A new U.S. law that requires oil, gas and mining companies to report publicly their payments to third world governments is the most positive news the poorer parts of the world have had in many years. The requirement to Publish What You Pay will give independent radio stations and human rights organizations across Africa, the Middle East, Latin America and Asia more facts to expose the billions of dollars that oil giants like ExxonMobil and Chevron pay their governments. Here is my account in The Nation about this important step forward.
Regular visitors to this site may be interested to learn that the neo-conservative Paul Wolfowitz makes a guest appearance in the article — not as the manipulator who helped the Bush administration lie its way into the catastrophic invasion of Iraq, but in his next incarnation, as (briefly) president of the World Bank, where an African oil dictator played him for a complete sucker.


jeeze louise james, you could have blockquoted a tad of your excellent article for us, just for the hoot of it.
james, i was pleasantly surprised to hear this news, and wonder 1. why does the law only apply to energy and mining companies; and 2. how does this fit into the foreign corrupt practices act scheme and the OECD convention on combating bribery of foreign public officials … etc. etc. (i thought that companies that were subject to the FCPA and OECD convention, of which the US is a signatory, already had to maintain accountings and implement protocols for reporting their expenditures in foreign countries.)

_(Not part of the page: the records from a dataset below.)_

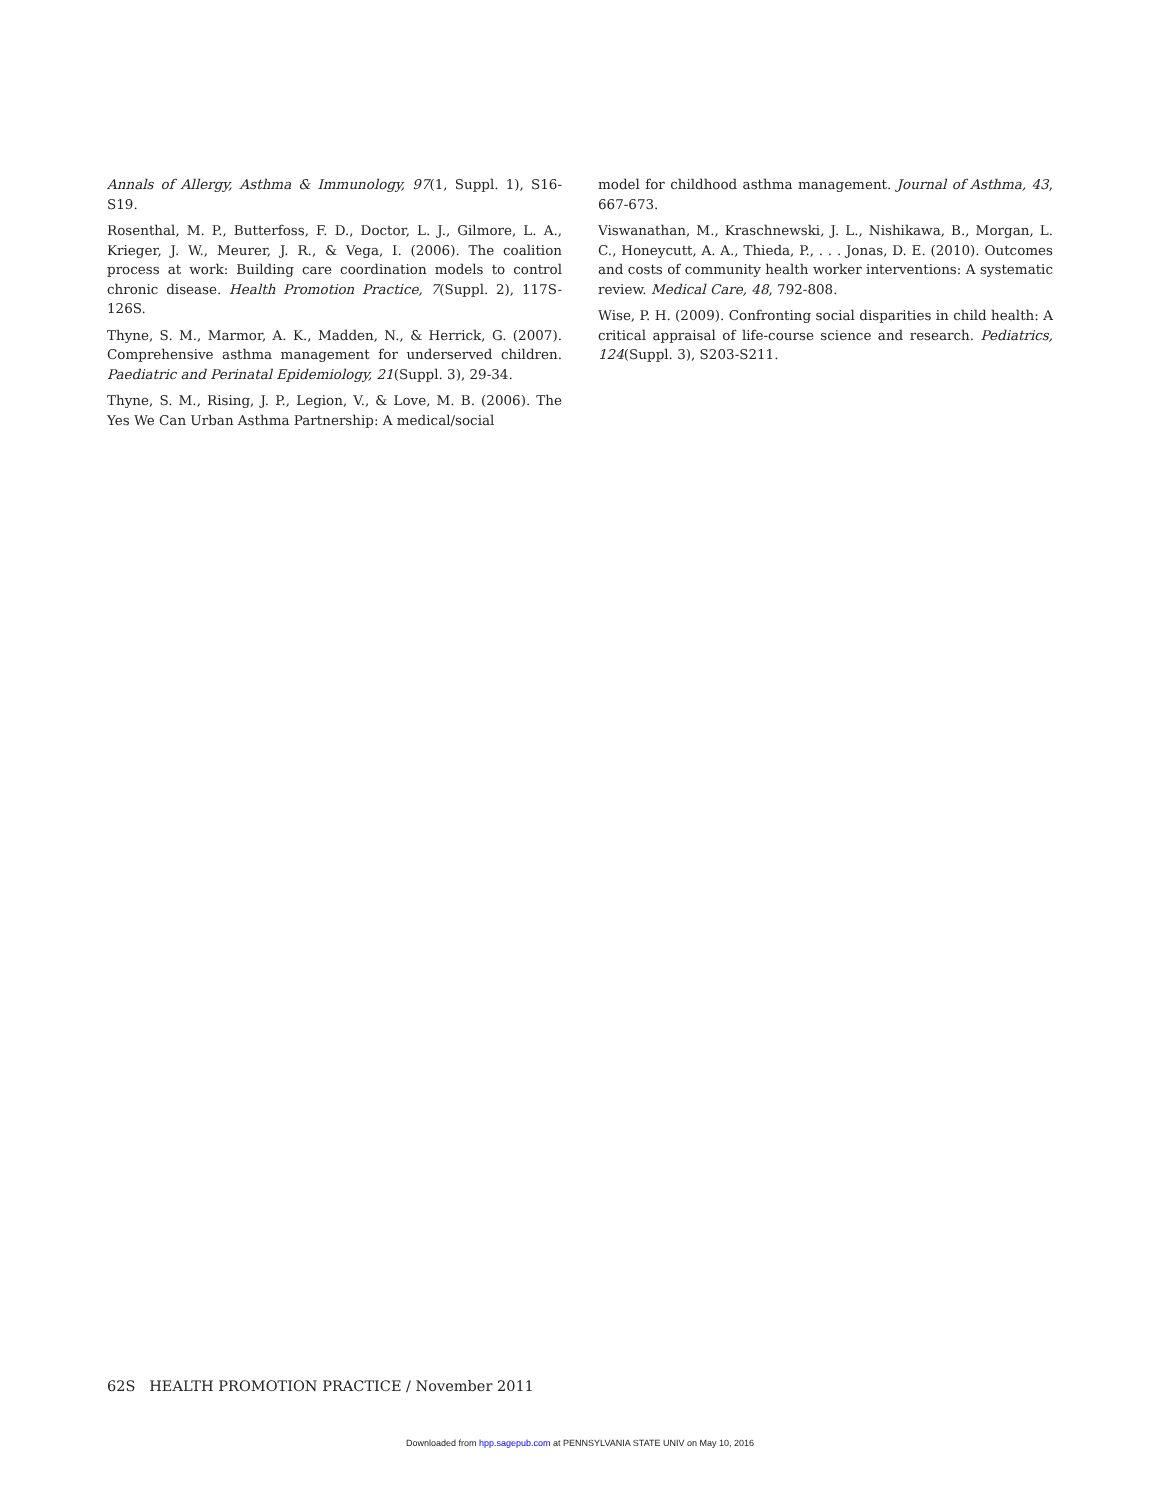Annals of Allergy, Asthma & Immunology, 97(1, Suppl. 1), S16-S19.
Rosenthal, M. P., Butterfoss, F. D., Doctor, L. J., Gilmore, L. A., Krieger, J. W., Meurer, J. R., & Vega, I. (2006). The coalition process at work: Building care coordination models to control chronic disease. Health Promotion Practice, 7(Suppl. 2), 117S-126S.
Thyne, S. M., Marmor, A. K., Madden, N., & Herrick, G. (2007). Comprehensive asthma management for underserved children. Paediatric and Perinatal Epidemiology, 21(Suppl. 3), 29-34.
Thyne, S. M., Rising, J. P., Legion, V., & Love, M. B. (2006). The Yes We Can Urban Asthma Partnership: A medical/social
model for childhood asthma management. Journal of Asthma, 43, 667-673.
Viswanathan, M., Kraschnewski, J. L., Nishikawa, B., Morgan, L. C., Honeycutt, A. A., Thieda, P., . . . Jonas, D. E. (2010). Outcomes and costs of community health worker interventions: A systematic review. Medical Care, 48, 792-808.
Wise, P. H. (2009). Confronting social disparities in child health: A critical appraisal of life-course science and research. Pediatrics, 124(Suppl. 3), S203-S211.
62S HEALTH PROMOTION PRACTICE / November 2011
Downloaded from hpp.sagepub.com at PENNSYLVANIA STATE UNIV on May 10, 2016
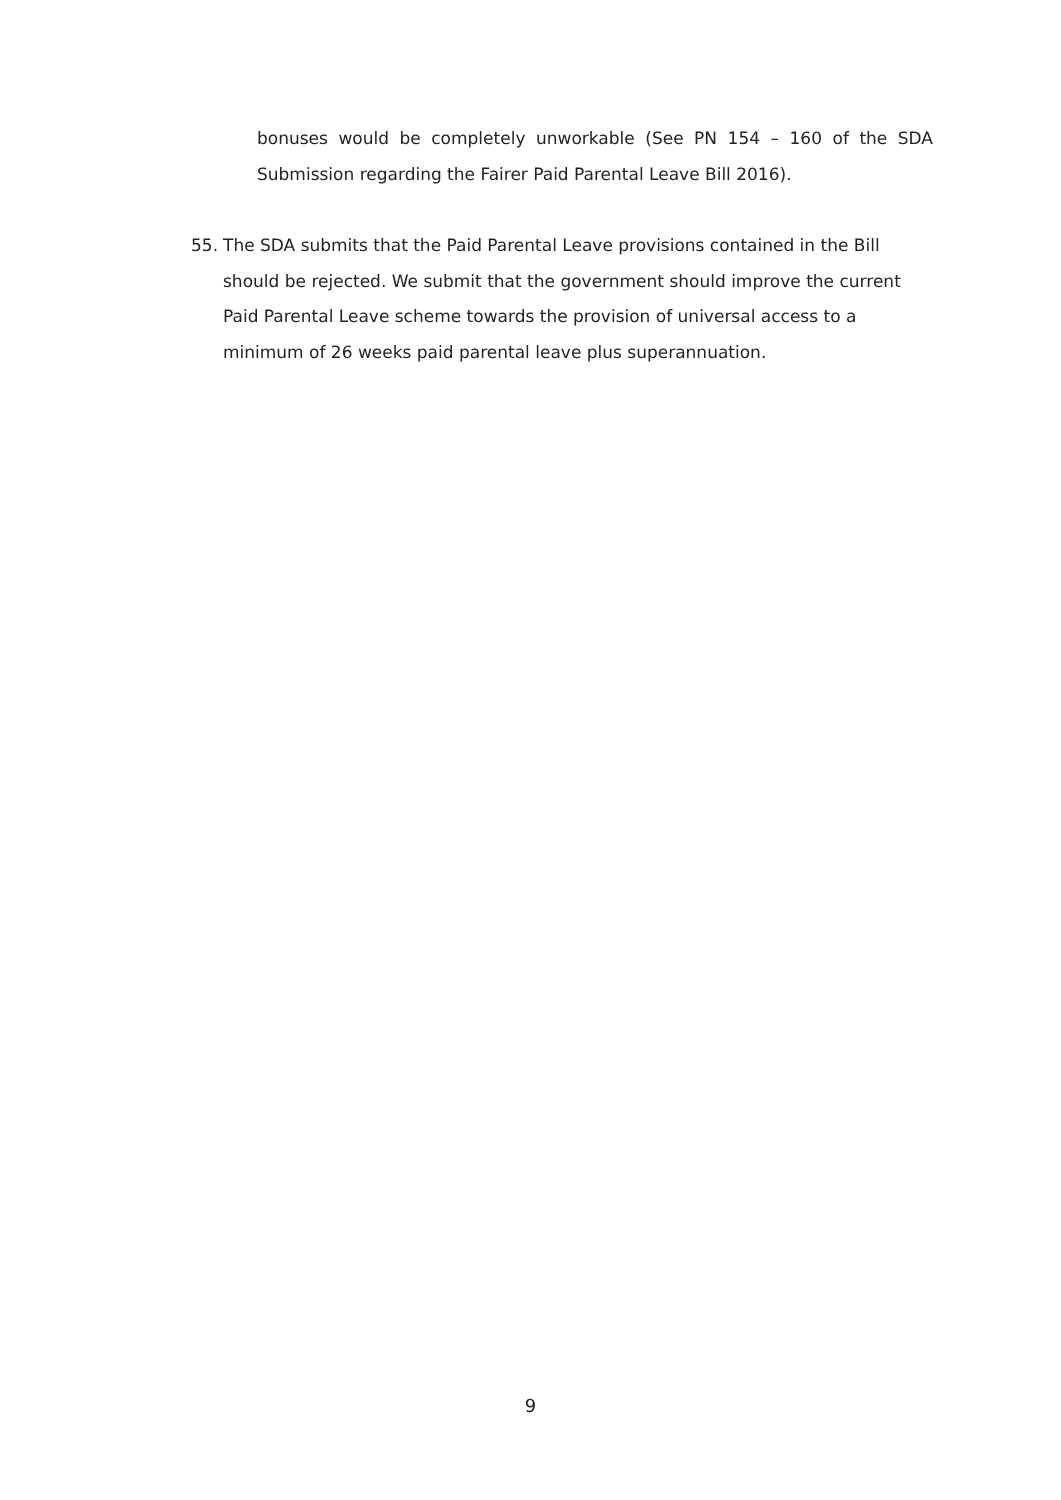bonuses would be completely unworkable (See PN 154 – 160 of the SDA Submission regarding the Fairer Paid Parental Leave Bill 2016).
55. The SDA submits that the Paid Parental Leave provisions contained in the Bill should be rejected. We submit that the government should improve the current Paid Parental Leave scheme towards the provision of universal access to a minimum of 26 weeks paid parental leave plus superannuation.
9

Marc: Excellent questions, both. 1) I’m not sure of the answer, but I suspect political realities are the explanation. It was hard enough to pass legislation for oil and mining companies, without stirring up opposition from even more global businesses.
2) Big oil and the mining companies are good at disguising what are in fact “bribes.” If they pay for the schooling of the president’s family members, or hire his brother’s security company to protect their installations, these may look like genuine payments.
The new law does not outlaw these payments; it simply requires the companies to make them public, with the unstated hope that social movements in both the countries affected and in the West will then apply public pressure. As I point out in the Nation article, the New York Times occasionally writes about corruption in Equatorial Guinea, somehow without even mentioning Exxon.
It’s just a US law, so a lot of big companies will not be affected, but it is an excellent start.
More companies than one might think are affected. The law covers companies listed on U.S. stock exchanges, so it also includes BP, BHP Billiton and many others that may seem “non-American” — some 1100 in all.
So if (e.g.) BHP refuses to say what bribes they paid, they get excluded from US stock exchanges? That is quite a severe sanction.